State of the economy
Iqbal Ahmed/ Drik News
PRIME Minister Sheikh Hasina has taken cognisance of the reported liquidity crisis as well as inward remittance situation of the country. We are very happy about this. For a savings and labour surplus country investment, availability of finance is a major issue, and so are overseas employment and inward remittance. In the recent past, in view of the decreasing foreign direct investment and overseas development aid, increasing non-resident remittance has been providing safety net to our balance of payment.
There has been a surge in our export receipts as well as import payments, both increasing at 40 plus percent during the 8 months of this fiscal. While we welcome both increases, the nominal 4% growth in inward remittance during last 9 months is creating pressure on foreign currency liquidity and local currency liquidity too. The situation has become tough apparently due to the central bank following monetary tightening in view of increasing prices.
Overall credit has grown by 20 plus percent with private sector credit growing at almost 29%. Credit interest rate ceiling has been rightly withdrawn to discourage credit growth in unproductive sectors, repurchase (REPO) is being discouraged for the banks, and maximum asset/deposit ratio is being restricted to 85%.
The current exchange rate of the dollar ranges between Tk.72 and Tk.73, which was around Tk.69 a couple of months back. The taka lost 1.93% of its value in December 2010 from that in July 2010, and lost a further 2.50% in January from that in December. The total foreign aid, including loans and grants, in the first eight months of the current fiscal year(FY) amounted to $400.60 million compared $1.430 billion in the same period in FY 2010.
The export earnings of the country in the same period stood at $14 billion, posting a 40% rise from the corresponding period of FY2009-10, and the import costs in the period amounted to $22 billion, marking a 41% rise from the July-February period of the last fiscal year. The amount of inward remittance during last 9 months was $8.6 billion. Service payments (overseas education, travel, medical and relevant expenses) are also increasing at a high rate. At the same time, the country's foreign currency reserve depleted from $11.16 billion in February to $10.3 billion in March end. Net foreign exchange reserve stands at around $7 billion.
As mentioned above, banks are facing a severe dollar crisis along with a liquidity crisis, compelling them to express inability to open letters of credit for imports. What is worse is that it has become really difficult to get dollars even at that high price, though the central bank has been supporting essential imports in the public sector.
The ongoing unrest in the Middle East might worsen the problem. Many felt that making investment in productive sectors for employment generation, discouraging imports of consumer and luxury goods and investment in unproductive sectors would alleviate the problem. Some also suggested growth curtailing.
Obviously it is easier said than done. Bangladesh is an emerging economy. The policy makers have decided to adjust with inflation rather than growth. The nature and composition of our import bills have warranted this. Most of our import bills are for capital machinery imports for RMG, textiles, pharmaceuticals and food processing industries, or for industrial raw materials or power plant equipments. Dollar price is rising, however growth dynamics in the economy, along with fabulous increase in exports and good harvest seem to have provided a safety net.

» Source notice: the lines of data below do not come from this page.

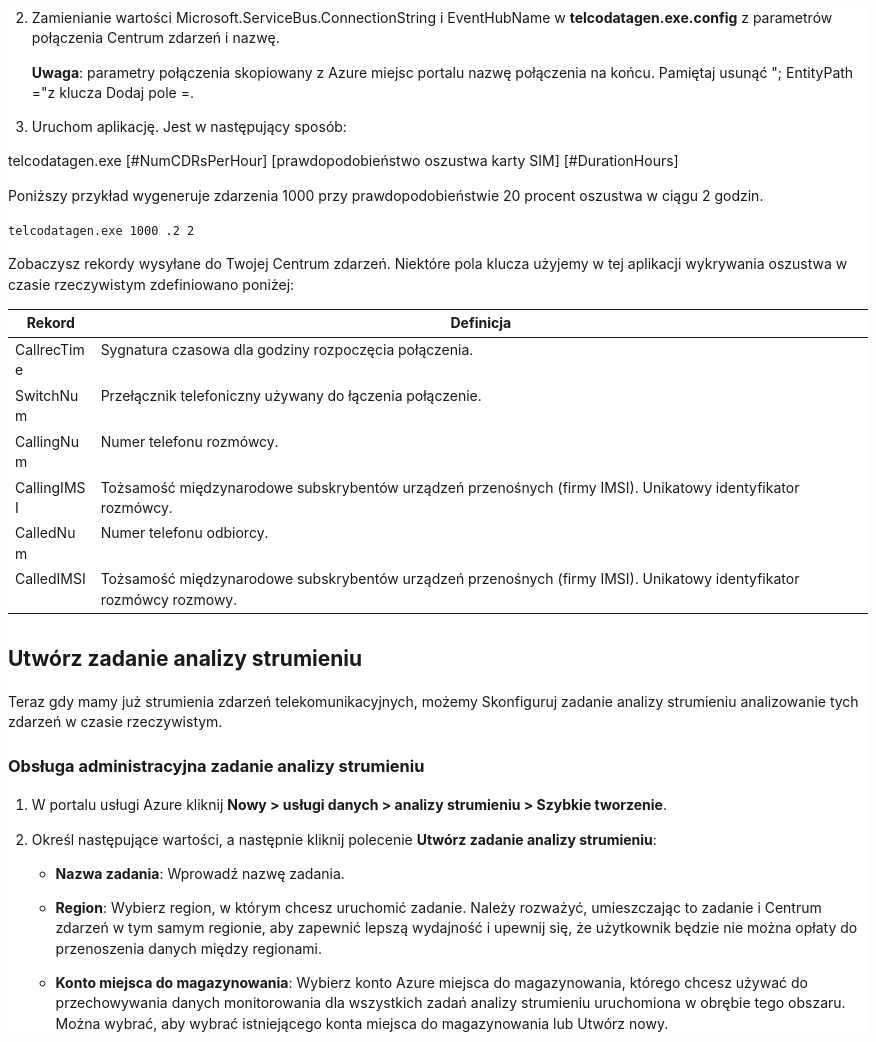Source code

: 2.  Zamienianie wartości Microsoft.ServiceBus.ConnectionString i EventHubName w **telcodatagen.exe.config** z parametrów połączenia Centrum zdarzeń i nazwę.

    **Uwaga**: parametry połączenia skopiowany z Azure miejsc portalu nazwę połączenia na końcu. Pamiętaj usunąć "; EntityPath =<value>"z klucza Dodaj pole =.

3.  Uruchom aplikację. Jest w następujący sposób:

   telcodatagen.exe [#NumCDRsPerHour] [prawdopodobieństwo oszustwa karty SIM] [#DurationHours]

Poniższy przykład wygeneruje zdarzenia 1000 przy prawdopodobieństwie 20 procent oszustwa w ciągu 2 godzin.

    telcodatagen.exe 1000 .2 2

Zobaczysz rekordy wysyłane do Twojej Centrum zdarzeń. Niektóre pola klucza użyjemy w tej aplikacji wykrywania oszustwa w czasie rzeczywistym zdefiniowano poniżej:

| Rekord | Definicja |
| ------------- | ------------- |
| CallrecTime | Sygnatura czasowa dla godziny rozpoczęcia połączenia. |
| SwitchNum | Przełącznik telefoniczny używany do łączenia połączenie. |
| CallingNum | Numer telefonu rozmówcy. |
| CallingIMSI | Tożsamość międzynarodowe subskrybentów urządzeń przenośnych (firmy IMSI).  Unikatowy identyfikator rozmówcy. |
| CalledNum | Numer telefonu odbiorcy. |
| CalledIMSI | Tożsamość międzynarodowe subskrybentów urządzeń przenośnych (firmy IMSI).  Unikatowy identyfikator rozmówcy rozmowy. |


## <a name="create-stream-analytics-job"></a>Utwórz zadanie analizy strumieniu
Teraz gdy mamy już strumienia zdarzeń telekomunikacyjnych, możemy Skonfiguruj zadanie analizy strumieniu analizowanie tych zdarzeń w czasie rzeczywistym.

### <a name="provision-a-stream-analytics-job"></a>Obsługa administracyjna zadanie analizy strumieniu

1.  W portalu usługi Azure kliknij **Nowy > usługi danych > analizy strumieniu > Szybkie tworzenie**.
2.  Określ następujące wartości, a następnie kliknij polecenie **Utwórz zadanie analizy strumieniu**:

    * **Nazwa zadania**: Wprowadź nazwę zadania.

    * **Region**: Wybierz region, w którym chcesz uruchomić zadanie. Należy rozważyć, umieszczając to zadanie i Centrum zdarzeń w tym samym regionie, aby zapewnić lepszą wydajność i upewnij się, że użytkownik będzie nie można opłaty do przenoszenia danych między regionami.

    * **Konto miejsca do magazynowania**: Wybierz konto Azure miejsca do magazynowania, którego chcesz używać do przechowywania danych monitorowania dla wszystkich zadań analizy strumieniu uruchomiona w obrębie tego obszaru. Można wybrać, aby wybrać istniejącego konta miejsca do magazynowania lub Utwórz nowy.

Serious interest in other countries for "made in Bangladesh" goods as well as significant rise of demand for consumer items in the domestic market are encouraging our business community to go for massive investment in the production lines. They don't mind paying 2-3% extra for a dollar, while the return on investment in very attractive in Bangladesh. I think there is sufficient space to absorb higher exchange rate as well as higher interest rate cost.
This is a basic symptom of an economy which is going to see some accelerated growth rate in the coming years. While I worry about the slowing down of remittances, I think the situation will get better. May be 20% growth is unrealistic, but it should settle around 5% to 10%. With oil price remaining high, job opportunities in Middle East are expected to improve with undertaking of more construction projects. There may be a bit of time lag though. Saudi Arabia will resume labour import from Bangladesh soon.
However, we need to look at the economic management side with seriousness. The regulators need to work on the supply economics with an integrated approach. They need to maintain a healthy balance, and to ensure that the remitters and development partners are given enough incentives through their commitment to continuous reforms.
Delay in committing budgetary support, disbursement of balance of payment support or release of millennium challenge funds do not make us happy at all, especially when we need more money to finance our growth. The government may alternately explore commercial borrowing from external sources, in view of the better sovereign rating.
Our people are ready to settle for a slight price spiral, provided investment in growth-driving sectors continues with employment generation. However, we do not appreciate any supply side constraint or management debacles. While our exporters are facing rise in import finance rate, they should be happy with increased exchange rate. However, regulators need to draw a balance between dollar price rise and price spiral, since most of our inflation is "imported inflation" and our popularly elected government is committed to save common people from the onslaught of excessive price hike. Along with this, one would emphasise on better asset and liability management in all commercial banks as well as at the central bank with full ownership.
The writer is a banker and economic analyst.